INDUSTRY’S apex body, the Confederation of Zimbabwe Industries (CZI), has warned of stunted economic growth prospects for 2022 due to poor management of inflation and currency volatility.


Although the economy is projected to grow by 5,5% in 2022, the CZI maintains inflation and currency instability will slow growth as they remain the biggest challenges to industrial performance.

Other factors like global trends and developments such as prices of commodities coupled with the war in Ukraine are expected to add the strain and worsen inflationary pressures in the country.

“The inflation trends generally underline that inflation is not yet under control in Zimbabwe.

“The major threat to Zimbabwe’s economic prospects is its inability to successfully manage currency and inflation, which are intertwined. The base effect, which made it easy for Zimbabwe to register rapid deceleration in inflation from a peak of 837.5% in July 2020 ended in July 2021 when inflation was 56.4%,” said the CZI in its Annual Economic and Business Outlook 2022 report.

Earlier this year, the CZI also warned the country would once again miss inflation targets for this year as policymakers continued to ignore fundamental issues being raised by industry.

The industrial body highlighted that the authorities were, among other things, failing to address the official foreign currency auction system that saw some bids being cleared after two months.

In his 2022 National Budget, Finance and Economic Development minister Mthuli Ncube projected an average inflation target of 32.6% and end period range of 15% to 20%.

Statistics show that inflationary pressures began to emerge beginning September 2020, which has seen annual inflation increasing from 50.2% in August 2021 to 66.1% in February 2022.

The month-on-month inflation is also registering an upward trend, increasing to a record high since August 2020.

“Given the pressures from the global developments, inflation is expected to only worsen in the outlook, unless there are new measures adopted to deal with the challenge.

“In addition to issues at the global level which are generally beyond the control of policymakers, inflation in Zimbabwe is highly correlated to the growth in money supply, especially M1.

“This generally implies that the ability of the policymakers to control the growth of money supply beyond reserve money will be critical to stopping the inflation momentum.

“While the central bank has been doing well in controlling reserve money growth, there is still need to continue with mechanisms that will stop the growth on broad money, especially coming up with financing mechanisms for infrastructure, agriculture and subsidies that do not result in rapid growth of money supply. Thus, in the outlook, inflationary pressures are expected to remain in place,” said the CZI.
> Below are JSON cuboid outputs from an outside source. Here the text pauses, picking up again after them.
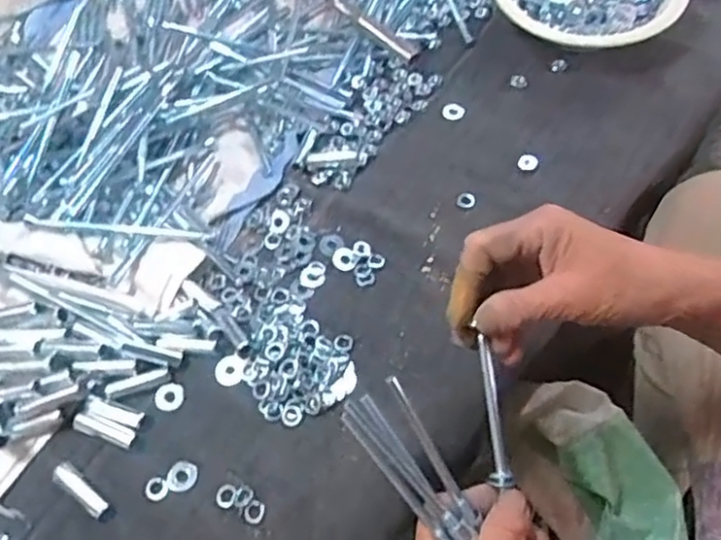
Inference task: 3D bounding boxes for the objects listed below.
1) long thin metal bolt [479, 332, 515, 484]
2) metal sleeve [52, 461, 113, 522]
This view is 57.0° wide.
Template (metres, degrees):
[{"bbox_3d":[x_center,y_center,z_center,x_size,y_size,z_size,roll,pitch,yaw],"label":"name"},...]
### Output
[{"bbox_3d":[0.076,0.080,0.382,0.010,0.011,0.083,-5,74,-1],"label":"long thin metal bolt"},{"bbox_3d":[-0.175,0.138,0.416,0.045,0.011,0.013,33,65,20],"label":"metal sleeve"}]

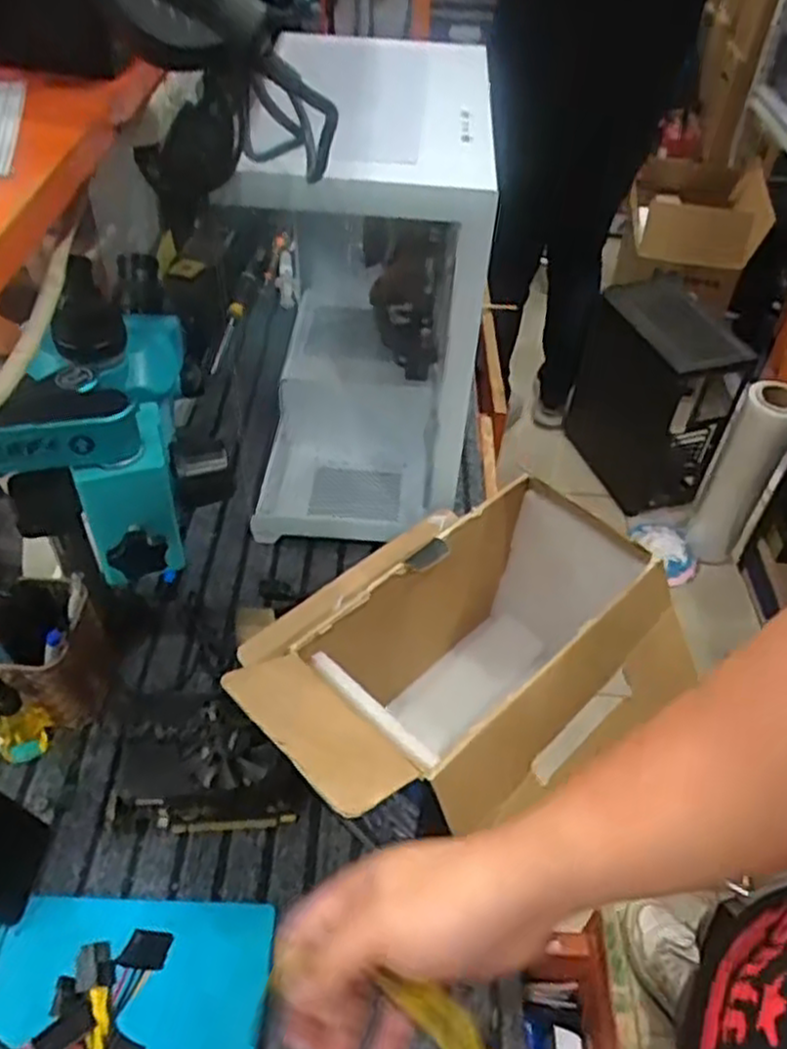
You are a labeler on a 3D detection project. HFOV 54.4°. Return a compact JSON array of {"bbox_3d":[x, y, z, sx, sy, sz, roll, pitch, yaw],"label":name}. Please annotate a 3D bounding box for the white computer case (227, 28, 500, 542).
[{"bbox_3d":[-0.026,-0.233,0.810,0.209,0.404,0.355,4,48,1],"label":"white computer case"}]

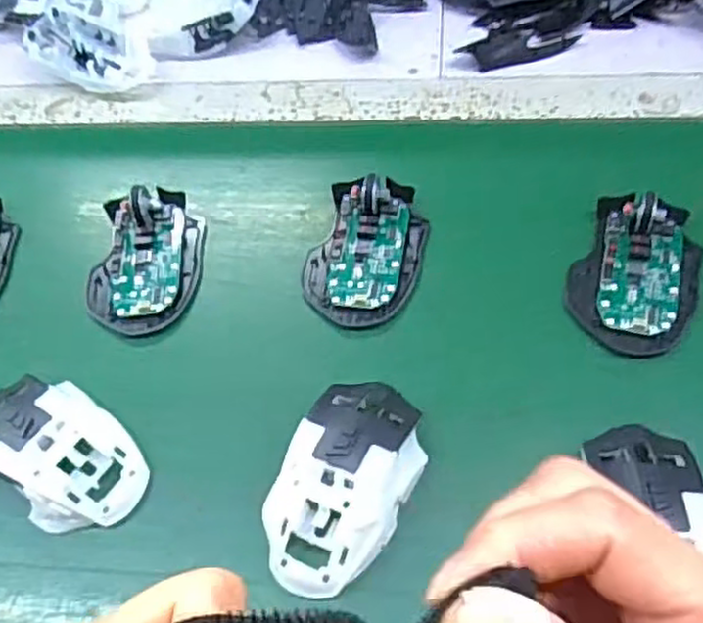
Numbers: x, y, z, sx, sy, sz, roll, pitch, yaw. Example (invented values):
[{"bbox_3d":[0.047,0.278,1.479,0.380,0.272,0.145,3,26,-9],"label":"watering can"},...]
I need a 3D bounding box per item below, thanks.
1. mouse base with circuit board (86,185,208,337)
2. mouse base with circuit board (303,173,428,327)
[{"bbox_3d":[-0.139,-0.039,0.483,0.071,0.024,0.110,2,57,7],"label":"mouse base with circuit board"},{"bbox_3d":[0.010,-0.045,0.472,0.071,0.026,0.113,13,59,13],"label":"mouse base with circuit board"}]

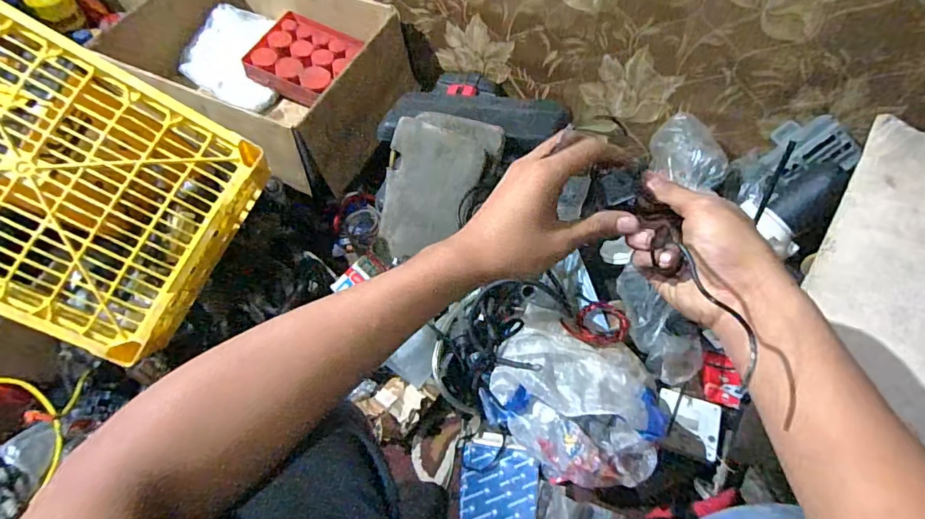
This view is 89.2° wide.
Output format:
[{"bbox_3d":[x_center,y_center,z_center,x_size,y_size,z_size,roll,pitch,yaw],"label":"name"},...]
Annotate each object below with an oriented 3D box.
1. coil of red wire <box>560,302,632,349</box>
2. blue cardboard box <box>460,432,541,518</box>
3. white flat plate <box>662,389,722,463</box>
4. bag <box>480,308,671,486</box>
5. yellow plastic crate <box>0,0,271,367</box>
[{"bbox_3d":[0.223,0.110,0.773,0.104,0.023,0.081,-29,66,-20],"label":"coil of red wire"},{"bbox_3d":[0.056,0.334,0.703,0.114,0.017,0.130,8,61,7],"label":"blue cardboard box"},{"bbox_3d":[0.341,0.248,0.706,0.080,0.010,0.090,9,59,24],"label":"white flat plate"},{"bbox_3d":[0.168,0.198,0.693,0.246,0.098,0.218,23,64,15],"label":"bag"},{"bbox_3d":[-0.522,-0.103,0.595,0.413,0.144,0.317,29,83,-17],"label":"yellow plastic crate"}]

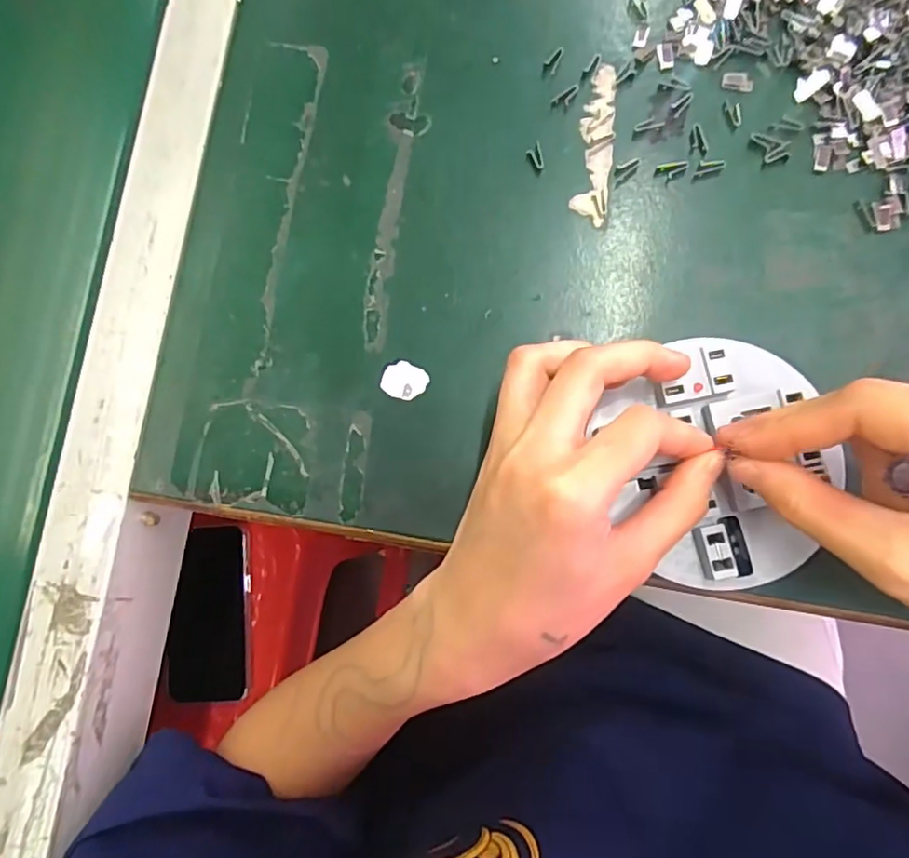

Meanwhile, the industrial lobby group has also called on the government to address the country’s debt distress as it is crippling operations due to lack of access to foreign funding for retooling, procurement of raw materials and meeting foreign obligations.

Addressing delegates at a debt indaba held in Harare this week, CZI president Kurai Matsheza noted that while there are growth prospects for 2022, businesses still required external support in the form of loans to boost production.

“Without external support, which is coming in certain instances as debt, I don’t think that on our own we will be able to move very fast and efficiently in taking this country forward.

“This external support is still required. So as the business community we say let’s move with speed and resolve some of these outstanding issues,” he said.